TEXT ZUM LESEN:
——————————

Eine Frau spricht offen über ihre Fehlgeburten

Die beiden „Sternchen“ haben einen Platz in ihrem Garten gefunden. Melanie Reimer (links) hat zwei Fehlgeburten erlitten und ist jetzt froh, einen Platz zum Trauern zu haben.
2 Bilder
Die beiden „Sternchen“ haben einen Platz in ihrem Garten gefunden. Melanie Reimer (links) hat zwei Fehlgeburten erlitten und ist jetzt froh, einen Platz zum Trauern zu haben.
Foto: Birgit Hofmann

Frauen erleben eine Fehlgeburt als traumatisches Ereignis. Melanie Reimer redet darüber - und erzählt eine Geschichte über Liebe, Hoffnung und die Bestattung im eigenen Garten.

Die Sonnenstrahlen blinzeln über den Giebel des Nachbarhauses ins Wohnzimmer und fallen direkt auf den Esstisch. Es ist still an diesem Morgen. Der vierjährige Marlon ist im Kindergarten und die fast zwei Jahre alte Nila bei ihren Großeltern, die unterhalb der beiden mächtigen Tannen wohnen, nur wenige Meter den Hang hinunter. Am Fenster zum Garten liegen Spielsachen. Melanie Reimer hat sich immer vorgestellt, wie schön es wäre, wenn irgendwann drei Kinder ums Haus toben.

Wenn.

Hier in Ostrach zwischen Ravensburg und Sigmaringen, wo ihr Vater geboren und sie selbst mit ihren drei Geschwistern aufgewachsen ist, haben sich Melanie Reimer und ihr Mann vor zwei Jahren ein schönes Haus gebaut mit drei Kinderzimmern. Man schaut über eine weite Ebene mit Äckern und Wiesen. Als sie sich Anfang vergangenen Jahres entschlossen, ein drittes Kind zu bekommen, sah alles so aus, als würde sich das Glück, das sie mit ihren beiden anderen Kindern erleben, bald fortsetzen. Vier Monate später war Melanie Reimer schwanger. Doch dann . . .

Auf dem hellen Granitstein, der im Garten liegt, ruht in Engelsflügeln geborgen eine kleine Menschenfigur aus hellem Ton. Melanie Reimer, 35, beugt sich hinunter zu den beiden Sternen, die an den Seiten des Steins befestigt sind und die Daten 8. Juli 2014 und 15. Oktober 2014 tragen. Das sind die Tage, an denen sie zwei Fehlgeburten erlitt. Sie hat ihre beiden Sternchen, wie sie die ungeborenen Kinder nennt, im Garten beigesetzt. Dass dies möglich ist, wissen viele nicht. Auch eine befreundete Hebamme, die selbst eine Fehlgeburt erlitten hatte, erfuhr erst von ihr davon. Sie holte ihr Sternchen aus der Klinik und bestattete es im Grab der Großeltern. Als sie das Thema in der Klinik ansprach und das Trauma, das Frauen erleben, die ihr Kind verlieren, entgegneten ihre Kollegen nur: Das sei doch noch gar nichts in einem so frühen Stadium.

——————————

ZIEL DER ÜBUNG: Nenne bitte alle Ortsnamen, die im Text über die Fehlgeburten vorkommen.

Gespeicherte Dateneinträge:
——————————

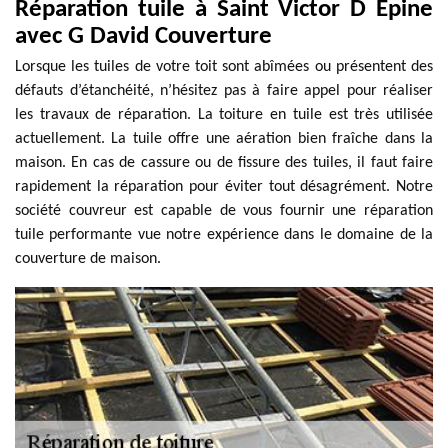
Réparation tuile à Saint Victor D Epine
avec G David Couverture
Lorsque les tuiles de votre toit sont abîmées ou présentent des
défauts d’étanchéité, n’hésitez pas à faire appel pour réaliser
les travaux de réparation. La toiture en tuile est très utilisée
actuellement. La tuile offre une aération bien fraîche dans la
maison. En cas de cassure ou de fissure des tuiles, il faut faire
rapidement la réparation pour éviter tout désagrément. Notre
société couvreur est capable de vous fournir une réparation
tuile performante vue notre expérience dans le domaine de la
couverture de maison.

——————————

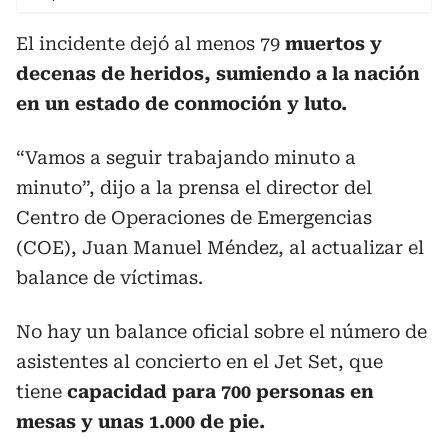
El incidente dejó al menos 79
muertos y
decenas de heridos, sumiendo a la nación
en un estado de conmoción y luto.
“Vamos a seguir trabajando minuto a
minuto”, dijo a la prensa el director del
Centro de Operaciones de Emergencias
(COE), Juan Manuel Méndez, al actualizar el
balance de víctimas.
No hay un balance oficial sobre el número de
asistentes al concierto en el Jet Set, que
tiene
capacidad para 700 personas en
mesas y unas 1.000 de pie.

——————————

ERGEBNIS FOLGT: Ostrach, Ravensburg, Sigmaringen